The West Highland Way – Stage 5: Tyndrum to Bridge of Orchy – 7 miles/11.3km
Day 5 would be a great day of easy short walking! The scenery was beautiful and now we were able to get into our stride by using the fast-going military roads on this part of the route to our advantage. We would follow the valley to Bridge of Orchy, a small village for our overnight stop. As we walked up the valley we passed under the slopes of Beinn Odhar with the distinctive and shapely cone of Beinn Dòrain directly ahead of us.
Striding up the glen you really felt like you were in the true Highlands for the first time. My eyes were constantly drawn towards Beinn Dòrain.
The Beinn is one of the most famous and distinctive Munro’s and the thought was already buzzing around inside my head that should we reach the Bridge at Orchy in good time and the weather held there might be a slim chance that I could make an attempt to scale it!
We reached the Bridge of Orchy Hotel in record time so the climb was on! I sat outside the rather lovely hotel and had a much needed sugar hit scoffing down a fruit scone with some cream and jam washed down with a full fat Coke for good measure. My wife decided sensibly to sit this one out and enjoy afternoon tea with her feet up. But for me the challenge was on and just too irresistible an opportunity to pass up on.
I stripped my rucksack down to essentials and set of retracing my steps under the Orchy station railway bridge and back onto the lower slopes of the glen opposite the hotel. With unseasonable sun on my back I started my ascent of the Beinn.
Beinn Dòrain is one of the most instantly recognisable Munros in the southern Highlands, a huge conical peak that dominates the A82 when driving or walking north from Tyndrum. Its ascent could easily be combined with neighbouring Beinn an Dòthaidh which has a fine outlook over Rannoch Moor but I was time-crunched and had already hiked 7 miles from Tyndrum so it would be just the one summit today.
The mountain was famously celebrated in the poem Moladh Beinn Dobhrainn (In Praise of Beinn Dòrain) by the eighteenth century Gaelic poet Duncan Ban MacIntyre and when you start to stride up the hill you can clearly see why. The scenery is spectacular.
The ascent turned out to be a wonderful jaunt following first close by the sides of Allt an Dòthaidh before gradually turning into a pleasant climb up into the grassy bowl of Coire an Dòthaidh all the time surrounded by wide slopes dotted with crags. The climb out of the corrie involved a steep section of path which was badly eroded up to an upper coire before the final climb up to the bealach at 744m.
Upon reaching the windy bealach I turned south to cross over a grassy plateau before climbing onto a better defined ridge. There were then a series of false summits and cairns leading to false hope before I reached the true summit at 1076 metres. From my lofty perch the views rewarded to me were sublime.

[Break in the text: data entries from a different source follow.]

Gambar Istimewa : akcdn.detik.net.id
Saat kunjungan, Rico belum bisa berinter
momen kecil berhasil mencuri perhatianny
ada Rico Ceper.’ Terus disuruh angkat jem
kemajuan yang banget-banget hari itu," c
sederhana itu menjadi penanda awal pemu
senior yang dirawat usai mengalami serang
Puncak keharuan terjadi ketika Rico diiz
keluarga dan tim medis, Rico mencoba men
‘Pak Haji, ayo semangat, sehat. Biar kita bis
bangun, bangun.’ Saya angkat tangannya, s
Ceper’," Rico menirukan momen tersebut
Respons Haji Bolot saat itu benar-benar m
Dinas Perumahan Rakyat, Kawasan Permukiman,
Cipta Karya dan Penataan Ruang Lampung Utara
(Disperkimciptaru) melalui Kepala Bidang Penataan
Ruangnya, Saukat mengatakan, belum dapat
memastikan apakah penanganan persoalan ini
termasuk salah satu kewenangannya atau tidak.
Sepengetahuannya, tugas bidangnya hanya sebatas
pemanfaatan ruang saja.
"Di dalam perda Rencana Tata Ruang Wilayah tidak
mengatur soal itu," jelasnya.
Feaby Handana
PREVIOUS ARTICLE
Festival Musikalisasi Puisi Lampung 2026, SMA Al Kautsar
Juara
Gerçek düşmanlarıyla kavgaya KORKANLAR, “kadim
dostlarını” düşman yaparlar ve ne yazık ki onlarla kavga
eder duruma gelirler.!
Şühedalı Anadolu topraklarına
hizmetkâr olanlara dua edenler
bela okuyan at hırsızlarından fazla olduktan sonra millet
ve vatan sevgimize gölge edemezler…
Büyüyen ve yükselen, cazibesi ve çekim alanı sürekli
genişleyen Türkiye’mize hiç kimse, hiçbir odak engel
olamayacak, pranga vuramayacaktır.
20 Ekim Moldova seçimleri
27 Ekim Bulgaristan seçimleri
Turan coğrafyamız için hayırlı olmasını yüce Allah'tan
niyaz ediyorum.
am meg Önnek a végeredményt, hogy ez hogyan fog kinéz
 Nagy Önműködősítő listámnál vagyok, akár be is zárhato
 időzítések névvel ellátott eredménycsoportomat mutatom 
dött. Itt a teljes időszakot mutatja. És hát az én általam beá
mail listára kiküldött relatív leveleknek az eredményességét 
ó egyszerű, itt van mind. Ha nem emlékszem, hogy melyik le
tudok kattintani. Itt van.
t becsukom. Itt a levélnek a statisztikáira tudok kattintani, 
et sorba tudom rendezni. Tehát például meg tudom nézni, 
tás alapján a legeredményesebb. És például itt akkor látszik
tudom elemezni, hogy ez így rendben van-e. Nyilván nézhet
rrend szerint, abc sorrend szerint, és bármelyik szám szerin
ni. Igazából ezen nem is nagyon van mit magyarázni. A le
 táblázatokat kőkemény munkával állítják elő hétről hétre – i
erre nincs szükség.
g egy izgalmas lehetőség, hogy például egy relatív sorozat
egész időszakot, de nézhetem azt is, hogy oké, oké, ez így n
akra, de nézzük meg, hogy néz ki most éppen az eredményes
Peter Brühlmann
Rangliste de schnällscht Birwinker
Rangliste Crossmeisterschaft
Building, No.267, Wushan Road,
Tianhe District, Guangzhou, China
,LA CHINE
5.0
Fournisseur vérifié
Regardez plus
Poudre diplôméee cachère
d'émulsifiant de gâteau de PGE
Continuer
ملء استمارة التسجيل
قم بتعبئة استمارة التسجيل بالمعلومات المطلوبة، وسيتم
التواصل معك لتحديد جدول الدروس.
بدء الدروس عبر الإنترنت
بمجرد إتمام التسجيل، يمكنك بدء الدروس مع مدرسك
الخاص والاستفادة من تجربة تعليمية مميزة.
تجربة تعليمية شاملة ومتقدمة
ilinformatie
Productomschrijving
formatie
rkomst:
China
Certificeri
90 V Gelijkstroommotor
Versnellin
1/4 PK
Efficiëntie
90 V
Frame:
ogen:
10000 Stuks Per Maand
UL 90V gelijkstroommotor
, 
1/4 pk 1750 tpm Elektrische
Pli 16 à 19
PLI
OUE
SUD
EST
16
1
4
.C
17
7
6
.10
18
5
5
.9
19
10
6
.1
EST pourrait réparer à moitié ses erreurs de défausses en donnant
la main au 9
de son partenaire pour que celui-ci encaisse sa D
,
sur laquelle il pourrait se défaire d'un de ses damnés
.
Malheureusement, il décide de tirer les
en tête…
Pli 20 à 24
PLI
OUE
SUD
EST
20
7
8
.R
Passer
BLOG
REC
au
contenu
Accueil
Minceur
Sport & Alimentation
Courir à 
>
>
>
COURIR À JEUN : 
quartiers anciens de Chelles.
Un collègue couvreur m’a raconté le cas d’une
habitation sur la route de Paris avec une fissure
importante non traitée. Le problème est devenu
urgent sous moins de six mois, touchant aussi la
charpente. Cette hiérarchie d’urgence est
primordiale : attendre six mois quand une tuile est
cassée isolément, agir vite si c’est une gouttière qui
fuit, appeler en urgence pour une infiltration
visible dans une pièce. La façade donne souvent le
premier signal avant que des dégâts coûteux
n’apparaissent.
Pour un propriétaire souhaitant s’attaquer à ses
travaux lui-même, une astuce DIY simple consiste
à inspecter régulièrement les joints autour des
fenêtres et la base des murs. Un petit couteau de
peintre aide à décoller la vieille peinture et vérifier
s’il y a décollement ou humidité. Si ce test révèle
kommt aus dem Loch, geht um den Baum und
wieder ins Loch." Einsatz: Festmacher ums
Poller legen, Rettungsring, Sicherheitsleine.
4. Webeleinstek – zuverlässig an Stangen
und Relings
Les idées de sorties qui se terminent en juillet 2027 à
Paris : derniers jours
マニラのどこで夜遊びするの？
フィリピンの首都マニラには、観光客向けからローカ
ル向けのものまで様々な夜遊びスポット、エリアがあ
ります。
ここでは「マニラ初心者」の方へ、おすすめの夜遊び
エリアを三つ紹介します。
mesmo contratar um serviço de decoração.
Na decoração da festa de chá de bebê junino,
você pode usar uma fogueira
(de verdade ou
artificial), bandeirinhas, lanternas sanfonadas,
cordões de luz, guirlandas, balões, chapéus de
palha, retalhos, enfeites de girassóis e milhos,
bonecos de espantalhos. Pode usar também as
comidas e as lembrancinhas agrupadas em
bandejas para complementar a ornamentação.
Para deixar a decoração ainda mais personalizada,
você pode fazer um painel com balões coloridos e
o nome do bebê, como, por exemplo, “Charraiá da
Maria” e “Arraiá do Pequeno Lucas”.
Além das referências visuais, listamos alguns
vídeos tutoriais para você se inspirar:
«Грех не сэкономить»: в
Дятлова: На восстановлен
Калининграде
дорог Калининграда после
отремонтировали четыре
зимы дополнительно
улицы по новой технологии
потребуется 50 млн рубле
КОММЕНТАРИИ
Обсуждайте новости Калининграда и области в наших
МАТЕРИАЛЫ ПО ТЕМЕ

However, with clouds beginning to appear it was time to retrace my steps back down the mountainside to the valley. I rocked up at the hotel bar at Orchy some two and a half hours later and ordered myself a well earnt ice cold pint. The day had been a winner with a nice easy walk along The Way followed by the wonderful and unexpected bonus of a Munro bagged in the afternoon. I was really beginning to enjoy our adventure in Scotland.